Hinweisgeberschutz – Last oder Frühwarnsystem?
Werner Stolz, Vertrauensanwalt und Ombudsmann der Hinweisgeberstellen, referierte über das Hinweisgeberschutzgesetz (HinSchG) und die Einrichtung der dafür notwendigen Meldestellen. Jedes Unternehmen mit 250 oder mehr Mitarbeitern habe eine solche Meldestelle bereits jetzt einzurichten. Für Unternehmen zwischen 50 bis 249 Mitarbeitern trete diese Verpflichtung am 17.12.2023 in Kraft, berichtete Stolz. Betriebe mit in der Regel weniger als 50 Beschäftigten seien nicht zur Errichtung interner Meldestellen verpflichtet. Der ehemalige iGZ-Hauptgeschäftsführer empfahl die Nutzung eines digitalen Systems zur Bearbeitung der Beschwerden. Das habe zusätzlich den Vorteil der erforderlichen Neutralität.

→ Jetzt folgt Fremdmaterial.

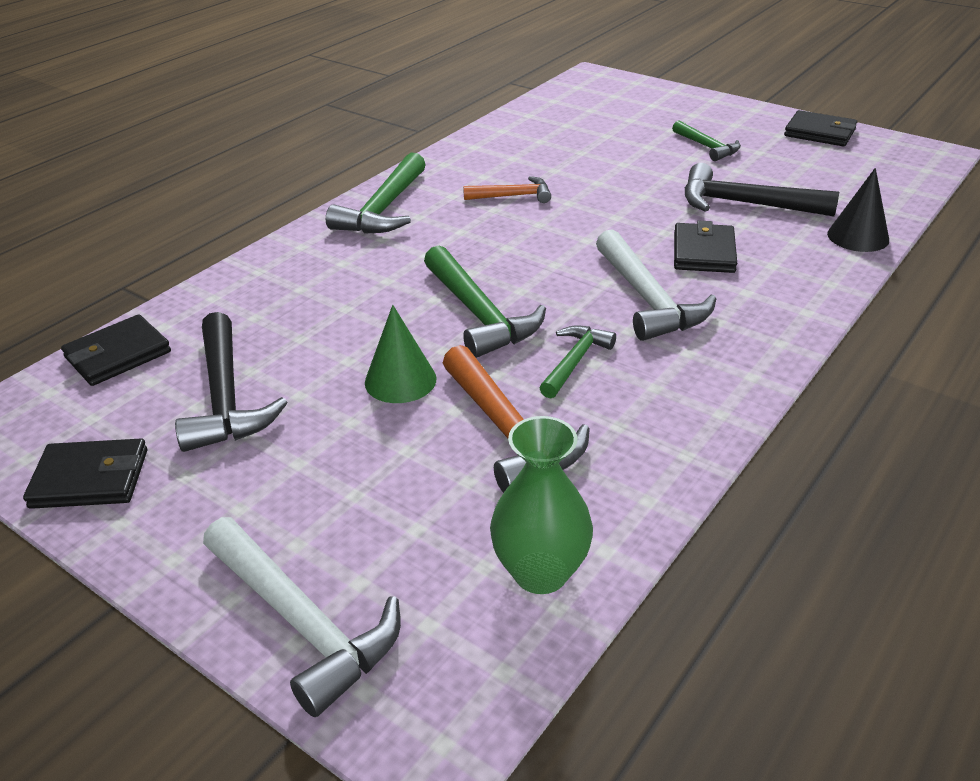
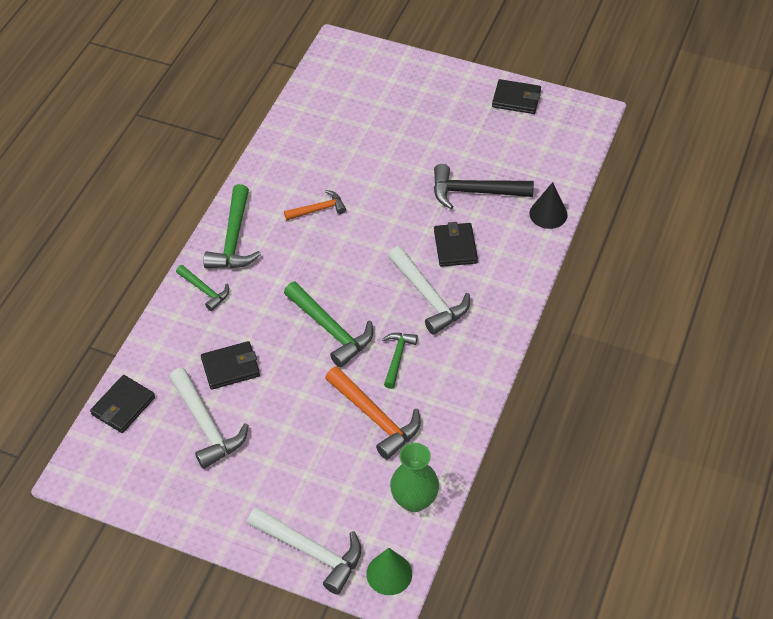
camera: 15 degrees left, 15 degrees up
black wallet [23,438,147,509] -> black wallet moved to [201,341,260,390]
black hammer [175,312,288,452] -> white hammer [169,368,249,469]
green cone [365,305,437,403] -> green cone moved to [366,548,412,595]
green hammer [672,121,741,161] -> green hammer moved to [176,265,229,311]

Außerdem falle es den Hinweisgebern leichter, über ein solches Portal ihre Anonymität zu wahren, erklärte der Referent. Er sprach sich für die Auffassung der Hinweisgeberstellen als Frühwarnsystem aus, weil jedes Unternehmen dadurch interne Angelegenheiten ohne öffentliches Aufsehen klären könne – auch aus Reputationsgründen ein Selbstschutz also.
Gesamtschutz gewährleistet
„Der Zeitarbeitnehmer steht in Deutschland formaljuristisch sehr gut da“, lobte Rechtsanwalt und Fachanwalt für Arbeitsrecht, Dr. Oliver Bertram. Diese rechtliche Absicherung zahle der Zeitarbeitnehmer durch seinen tarifgebundenen Lohn, wertete Bertram. Die Rechtsprechung, namentlich das Bundesarbeitsgericht (BAG), sei mittlerweile tatsächlich sogar bemüht, die Zeitarbeitsbranche zu schützen und zu erhalten. Zu dieser Einschätzung kam Bertram, nachdem er vor dem Europäischen Gerichtshof und dem Bundesarbeitsgericht erfolgreich das deutsche Arbeitnehmerüberlassungsgesetz (AÜG) und die Wirksamkeit der Tarifverträge der Zeitarbeit verteidigte.